* _Recorded data_

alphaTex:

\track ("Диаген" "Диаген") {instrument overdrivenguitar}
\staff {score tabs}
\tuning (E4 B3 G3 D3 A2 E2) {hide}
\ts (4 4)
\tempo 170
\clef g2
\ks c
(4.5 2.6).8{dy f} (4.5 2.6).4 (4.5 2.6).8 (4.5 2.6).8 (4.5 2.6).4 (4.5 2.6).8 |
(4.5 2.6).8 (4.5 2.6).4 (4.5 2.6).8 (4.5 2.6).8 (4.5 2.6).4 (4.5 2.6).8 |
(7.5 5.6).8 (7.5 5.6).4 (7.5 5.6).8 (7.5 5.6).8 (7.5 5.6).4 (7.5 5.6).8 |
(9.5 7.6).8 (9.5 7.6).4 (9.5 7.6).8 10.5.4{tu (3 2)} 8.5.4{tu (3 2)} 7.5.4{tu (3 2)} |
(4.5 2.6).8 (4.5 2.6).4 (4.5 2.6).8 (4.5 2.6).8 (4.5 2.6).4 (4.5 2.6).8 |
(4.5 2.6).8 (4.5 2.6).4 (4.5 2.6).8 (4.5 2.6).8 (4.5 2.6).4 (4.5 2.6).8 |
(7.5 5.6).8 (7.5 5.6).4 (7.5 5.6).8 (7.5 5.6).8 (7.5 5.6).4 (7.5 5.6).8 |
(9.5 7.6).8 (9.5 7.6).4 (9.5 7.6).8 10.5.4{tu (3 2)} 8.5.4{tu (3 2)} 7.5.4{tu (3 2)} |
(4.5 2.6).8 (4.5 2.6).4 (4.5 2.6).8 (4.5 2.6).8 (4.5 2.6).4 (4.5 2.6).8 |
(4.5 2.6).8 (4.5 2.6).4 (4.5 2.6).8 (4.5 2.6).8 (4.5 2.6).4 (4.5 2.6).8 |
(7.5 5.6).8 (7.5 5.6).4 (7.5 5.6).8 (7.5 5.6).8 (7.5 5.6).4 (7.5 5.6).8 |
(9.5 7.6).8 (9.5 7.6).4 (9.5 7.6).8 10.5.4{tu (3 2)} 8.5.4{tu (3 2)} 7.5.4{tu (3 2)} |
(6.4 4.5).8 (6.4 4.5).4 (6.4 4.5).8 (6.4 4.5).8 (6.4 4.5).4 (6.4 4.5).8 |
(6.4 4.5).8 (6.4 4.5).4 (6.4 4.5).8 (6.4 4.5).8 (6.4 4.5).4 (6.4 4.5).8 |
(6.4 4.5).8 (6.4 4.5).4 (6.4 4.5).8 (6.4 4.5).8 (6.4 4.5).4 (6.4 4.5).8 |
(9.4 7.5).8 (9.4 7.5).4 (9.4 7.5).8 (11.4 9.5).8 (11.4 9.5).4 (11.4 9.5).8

* _Exercise_
Can you update these lines so that "overdrivenguitar" becomes "distortionguitar" and everything else stays the same?

* _Solution_
alphaTex:

\track ("Диаген" "Диаген") {instrument distortionguitar}
\staff {score tabs}
\tuning (E4 B3 G3 D3 A2 E2) {hide}
\ts (4 4)
\tempo 170
\clef g2
\ks c
(4.5 2.6).8{dy f} (4.5 2.6).4 (4.5 2.6).8 (4.5 2.6).8 (4.5 2.6).4 (4.5 2.6).8 |
(4.5 2.6).8 (4.5 2.6).4 (4.5 2.6).8 (4.5 2.6).8 (4.5 2.6).4 (4.5 2.6).8 |
(7.5 5.6).8 (7.5 5.6).4 (7.5 5.6).8 (7.5 5.6).8 (7.5 5.6).4 (7.5 5.6).8 |
(9.5 7.6).8 (9.5 7.6).4 (9.5 7.6).8 10.5.4{tu (3 2)} 8.5.4{tu (3 2)} 7.5.4{tu (3 2)} |
(4.5 2.6).8 (4.5 2.6).4 (4.5 2.6).8 (4.5 2.6).8 (4.5 2.6).4 (4.5 2.6).8 |
(4.5 2.6).8 (4.5 2.6).4 (4.5 2.6).8 (4.5 2.6).8 (4.5 2.6).4 (4.5 2.6).8 |
(7.5 5.6).8 (7.5 5.6).4 (7.5 5.6).8 (7.5 5.6).8 (7.5 5.6).4 (7.5 5.6).8 |
(9.5 7.6).8 (9.5 7.6).4 (9.5 7.6).8 10.5.4{tu (3 2)} 8.5.4{tu (3 2)} 7.5.4{tu (3 2)} |
(4.5 2.6).8 (4.5 2.6).4 (4.5 2.6).8 (4.5 2.6).8 (4.5 2.6).4 (4.5 2.6).8 |
(4.5 2.6).8 (4.5 2.6).4 (4.5 2.6).8 (4.5 2.6).8 (4.5 2.6).4 (4.5 2.6).8 |
(7.5 5.6).8 (7.5 5.6).4 (7.5 5.6).8 (7.5 5.6).8 (7.5 5.6).4 (7.5 5.6).8 |
(9.5 7.6).8 (9.5 7.6).4 (9.5 7.6).8 10.5.4{tu (3 2)} 8.5.4{tu (3 2)} 7.5.4{tu (3 2)} |
(6.4 4.5).8 (6.4 4.5).4 (6.4 4.5).8 (6.4 4.5).8 (6.4 4.5).4 (6.4 4.5).8 |
(6.4 4.5).8 (6.4 4.5).4 (6.4 4.5).8 (6.4 4.5).8 (6.4 4.5).4 (6.4 4.5).8 |
(6.4 4.5).8 (6.4 4.5).4 (6.4 4.5).8 (6.4 4.5).8 (6.4 4.5).4 (6.4 4.5).8 |
(9.4 7.5).8 (9.4 7.5).4 (9.4 7.5).8 (11.4 9.5).8 (11.4 9.5).4 (11.4 9.5).8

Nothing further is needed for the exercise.